Я не имел ни малейшего представления, сколько я проспал, и в данный момент это едва ли стоило выяснять. Мне надо было выяснить нечто куда более важное, нечто такое, что должно мне было придти в голову давным-давно, да фактически и пришло. Я действительно сразу же уставился на него, но жернова времени и событий вытеснили его из головы до нынешнего дня.
Я запер за собой комнату и направился к лестнице. Трепетало пламя свечей и полинявший олень, веками умиравший на гобелене справа от меня, оглядывался на полинявших собак, преследовавших его приблизительно столько же долго. Иногда мои симпатии принадлежали оленю, обычно же собакам.
Надо будет как-нибудь отреставрировать гобелен.
Я спустился вниз по лестнице. Снизу не было слышно никаких звуков. Значит время было позднее. Это было хорошо.
Прошел еще один день, и мы еще живы, может быть, даже поумнели, стали достаточно мудрыми, чтобы понять, что есть еще много такого, что нам нужно узнать. Надежда, вот наверное, что у меня отсутствовало, когда я, воя, сидел в той проклятой камере, прижимая руки к уничтоженным глазам. Виала…
Я бы желал иметь возможность поговорить с ней в те дни хоть несколько минут. Но я усвоил то, чему научился в скверной школе, и даже более мягкий курс обучения, вероятно, не придал бы мне твоего милосердия.
Я все же… трудно сказать.
Я всегда больше чувствовал себя псом, чем оленем, больше охотником, чем жертвой.
Ты могла бы научить меня чему-то, что притупило бы злость, смягчило бы ненависть. Но было бы это к лучшему?
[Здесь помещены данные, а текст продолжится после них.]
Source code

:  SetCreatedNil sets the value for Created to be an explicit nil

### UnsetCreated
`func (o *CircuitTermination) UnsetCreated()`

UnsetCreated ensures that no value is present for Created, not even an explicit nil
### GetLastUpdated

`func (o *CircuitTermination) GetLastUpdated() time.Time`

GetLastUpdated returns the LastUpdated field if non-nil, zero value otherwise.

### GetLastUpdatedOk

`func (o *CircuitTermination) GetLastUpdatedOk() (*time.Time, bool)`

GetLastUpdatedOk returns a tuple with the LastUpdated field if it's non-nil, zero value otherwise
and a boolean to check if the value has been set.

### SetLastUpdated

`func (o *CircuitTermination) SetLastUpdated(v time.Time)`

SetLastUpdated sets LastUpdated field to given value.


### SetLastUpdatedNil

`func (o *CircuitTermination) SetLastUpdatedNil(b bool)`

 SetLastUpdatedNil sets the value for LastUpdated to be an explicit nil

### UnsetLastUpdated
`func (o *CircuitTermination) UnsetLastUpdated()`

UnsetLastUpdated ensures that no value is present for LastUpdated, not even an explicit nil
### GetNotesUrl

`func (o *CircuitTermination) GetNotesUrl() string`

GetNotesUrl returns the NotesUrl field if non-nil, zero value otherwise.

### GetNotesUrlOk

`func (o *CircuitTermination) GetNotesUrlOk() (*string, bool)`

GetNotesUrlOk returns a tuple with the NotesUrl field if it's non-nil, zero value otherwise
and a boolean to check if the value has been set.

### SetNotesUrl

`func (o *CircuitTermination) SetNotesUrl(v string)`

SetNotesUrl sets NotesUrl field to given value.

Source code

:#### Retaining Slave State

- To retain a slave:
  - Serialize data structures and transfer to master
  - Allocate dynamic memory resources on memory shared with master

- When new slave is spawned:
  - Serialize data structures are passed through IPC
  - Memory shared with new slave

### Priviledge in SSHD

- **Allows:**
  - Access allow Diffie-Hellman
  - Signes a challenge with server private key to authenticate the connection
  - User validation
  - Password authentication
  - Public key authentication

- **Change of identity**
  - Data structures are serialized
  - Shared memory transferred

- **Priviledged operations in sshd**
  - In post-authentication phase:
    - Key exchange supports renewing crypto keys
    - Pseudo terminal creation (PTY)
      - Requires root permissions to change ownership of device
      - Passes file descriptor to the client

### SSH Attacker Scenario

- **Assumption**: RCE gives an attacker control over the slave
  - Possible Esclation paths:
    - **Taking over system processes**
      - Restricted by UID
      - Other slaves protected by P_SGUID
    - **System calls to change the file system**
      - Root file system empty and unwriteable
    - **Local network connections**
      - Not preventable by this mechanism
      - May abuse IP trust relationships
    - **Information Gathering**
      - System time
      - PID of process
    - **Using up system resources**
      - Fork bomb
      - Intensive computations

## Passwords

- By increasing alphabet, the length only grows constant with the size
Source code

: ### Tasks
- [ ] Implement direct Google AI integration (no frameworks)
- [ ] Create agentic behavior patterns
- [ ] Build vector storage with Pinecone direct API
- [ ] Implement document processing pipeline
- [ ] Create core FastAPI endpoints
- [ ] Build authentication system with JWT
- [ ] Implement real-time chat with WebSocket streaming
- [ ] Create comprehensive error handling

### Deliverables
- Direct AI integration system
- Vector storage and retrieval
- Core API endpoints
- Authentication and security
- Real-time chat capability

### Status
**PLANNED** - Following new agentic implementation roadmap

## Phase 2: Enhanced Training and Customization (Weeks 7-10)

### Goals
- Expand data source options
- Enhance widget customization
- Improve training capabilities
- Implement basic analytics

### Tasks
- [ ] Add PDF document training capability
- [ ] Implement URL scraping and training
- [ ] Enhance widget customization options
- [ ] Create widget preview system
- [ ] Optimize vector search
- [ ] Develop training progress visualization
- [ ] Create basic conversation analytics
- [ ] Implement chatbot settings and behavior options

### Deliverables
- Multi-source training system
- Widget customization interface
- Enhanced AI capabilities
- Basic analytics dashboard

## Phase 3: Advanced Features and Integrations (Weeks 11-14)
Ненависть умерла вместе с ее объектом, и злость тоже прошла, но, оглядываясь назад, я гадаю, а сумел бы я добиться своего, если бы они меня не поддерживали? Я вовсе не уверен, что пережил бы свое заключение, если бы мои уродливые спутники то и дело не возвращали меня силком к жизни и нормальности. Теперь я мог позволить себе роскошь думать при случае, как олень, но тогда это могло бы оказаться роковым.
По-настоящему я этого не знаю и сомневаюсь, что когда-нибудь узнаю.
На втором этаже стояла полная тишина. Снизу доносились слабые звуки.
Спокойной ночи, миледи. Поворот, и снова вниз. Интересно, открыл ли Рэндом что-нибудь важное? Вероятно, нет. Иначе или он, или Бенедикт уже связались бы со мной. Если не попали в беду. Но нет, смешно беспокоиться. Реальная опасность в должное время даст о себе знать, и хлопот у меня будет больше, чем достаточно.